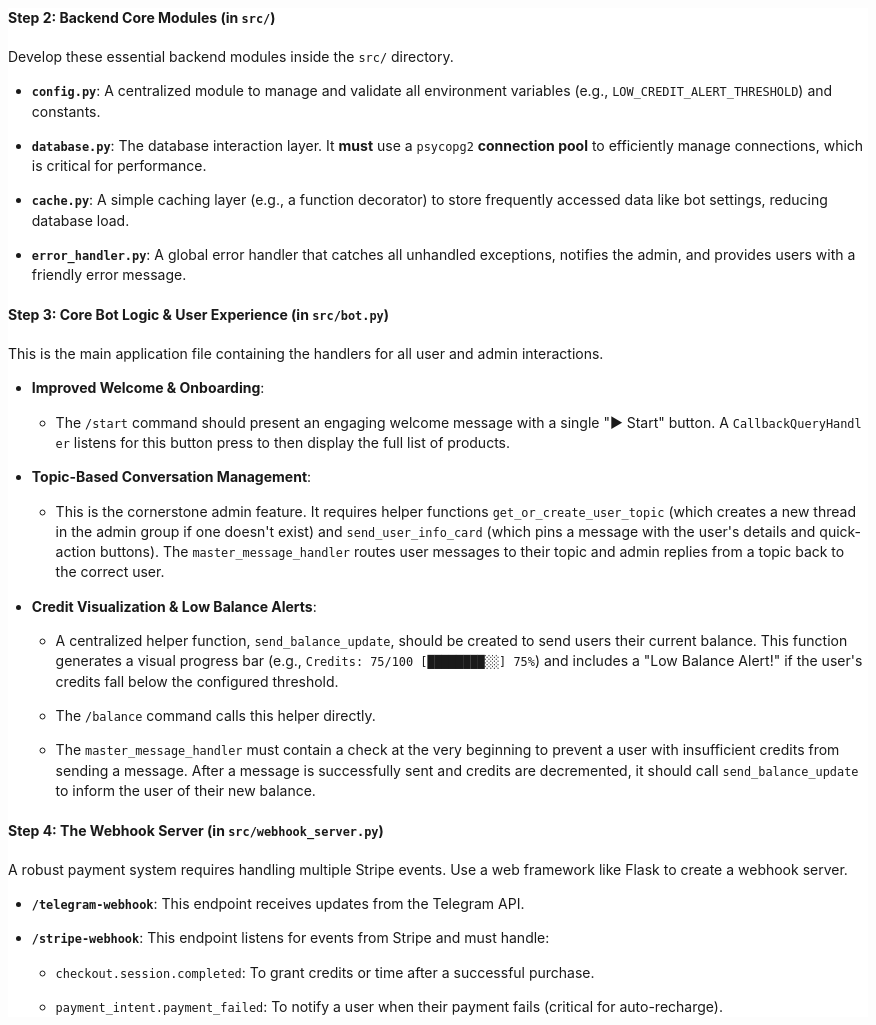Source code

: 
#### **Step 2: Backend Core Modules (in `src/`)**

Develop these essential backend modules inside the `src/` directory.

- **`config.py`**: A centralized module to manage and validate all environment variables (e.g., `LOW_CREDIT_ALERT_THRESHOLD`) and constants.
    
- **`database.py`**: The database interaction layer. It **must** use a `psycopg2` **connection pool** to efficiently manage connections, which is critical for performance.
    
- **`cache.py`**: A simple caching layer (e.g., a function decorator) to store frequently accessed data like bot settings, reducing database load.
    
- **`error_handler.py`**: A global error handler that catches all unhandled exceptions, notifies the admin, and provides users with a friendly error message.
    

#### **Step 3: Core Bot Logic & User Experience (in `src/bot.py`)**

This is the main application file containing the handlers for all user and admin interactions.

- **Improved Welcome & Onboarding**:
    
    - The `/start` command should present an engaging welcome message with a single "▶️ Start" button. A `CallbackQueryHandler` listens for this button press to then display the full list of products.
        
- **Topic-Based Conversation Management**:
    
    - This is the cornerstone admin feature. It requires helper functions `get_or_create_user_topic` (which creates a new thread in the admin group if one doesn't exist) and `send_user_info_card` (which pins a message with the user's details and quick-action buttons). The `master_message_handler` routes user messages to their topic and admin replies from a topic back to the correct user.
        
- **Credit Visualization & Low Balance Alerts**:
    
    - A centralized helper function, `send_balance_update`, should be created to send users their current balance. This function generates a visual progress bar (e.g., `Credits: 75/100 [████████░░] 75%`) and includes a "Low Balance Alert!" if the user's credits fall below the configured threshold.
        
    - The `/balance` command calls this helper directly.
        
    - The `master_message_handler` must contain a check at the very beginning to prevent a user with insufficient credits from sending a message. After a message is successfully sent and credits are decremented, it should call `send_balance_update` to inform the user of their new balance.
        

#### **Step 4: The Webhook Server (in `src/webhook_server.py`)**

A robust payment system requires handling multiple Stripe events. Use a web framework like Flask to create a webhook server.

- **`/telegram-webhook`**: This endpoint receives updates from the Telegram API.
    
- **`/stripe-webhook`**: This endpoint listens for events from Stripe and must handle:
    
    - `checkout.session.completed`: To grant credits or time after a successful purchase.
        
    - `payment_intent.payment_failed`: To notify a user when their payment fails (critical for auto-recharge).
********
Lay out the records above as a Markdown table with two columns, "Row" for a running number and "Content" for each line of source text. Skip blank lines and leave the pictures out.

| Row | Content |
|---|---|
| 1 | Source code |
| 2 | :  |
| 3 | #### **Step 2: Backend Core Modules (in `src/`)** |
| 4 | Develop these essential backend modules inside the `src/` directory. |
| 5 | - **`config.py`**: A centralized module to manage and validate all environment variables (e.g., `LOW_CREDIT_ALERT_THRESHOLD`) and constants. |
| 6 | - **`database.py`**: The database interaction layer. It **must** use a `psycopg2` **connection pool** to efficiently manage connections, which is critical for performance. |
| 7 | - **`cache.py`**: A simple caching layer (e.g., a function decorator) to store frequently accessed data like bot settings, reducing database load. |
| 8 | - **`error_handler.py`**: A global error handler that catches all unhandled exceptions, notifies the admin, and provides users with a friendly error message. |
| 9 | #### **Step 3: Core Bot Logic & User Experience (in `src/bot.py`)** |
| 10 | This is the main application file containing the handlers for all user and admin interactions. |
| 11 | - **Improved Welcome & Onboarding**: |
| 12 |     - The `/start` command should present an engaging welcome message with a single "▶️ Start" button. A `CallbackQueryHandler` listens for this button press to then display the full list of products. |
| 13 | - **Topic-Based Conversation Management**: |
| 14 |     - This is the cornerstone admin feature. It requires helper functions `get_or_create_user_topic` (which creates a new thread in the admin group if one doesn't exist) and `send_user_info_card` (which pins a message with the user's details and quick-action buttons). The `master_message_handler` routes user messages to their topic and admin replies from a topic back to the correct user. |
| 15 | - **Credit Visualization & Low Balance Alerts**: |
| 16 |     - A centralized helper function, `send_balance_update`, should be created to send users their current balance. This function generates a visual progress bar (e.g., `Credits: 75/100 [████████░░] 75%`) and includes a "Low Balance Alert!" if the user's credits fall below the configured threshold. |
| 17 |     - The `/balance` command calls this helper directly. |
| 18 |     - The `master_message_handler` must contain a check at the very beginning to prevent a user with insufficient credits from sending a message. After a message is successfully sent and credits are decremented, it should call `send_balance_update` to inform the user of their new balance. |
| 19 | #### **Step 4: The Webhook Server (in `src/webhook_server.py`)** |
| 20 | A robust payment system requires handling multiple Stripe events. Use a web framework like Flask to create a webhook server. |
| 21 | - **`/telegram-webhook`**: This endpoint receives updates from the Telegram API. |
| 22 | - **`/stripe-webhook`**: This endpoint listens for events from Stripe and must handle: |
| 23 |     - `checkout.session.completed`: To grant credits or time after a successful purchase. |
| 24 |     - `payment_intent.payment_failed`: To notify a user when their payment fails (critical for auto-recharge). |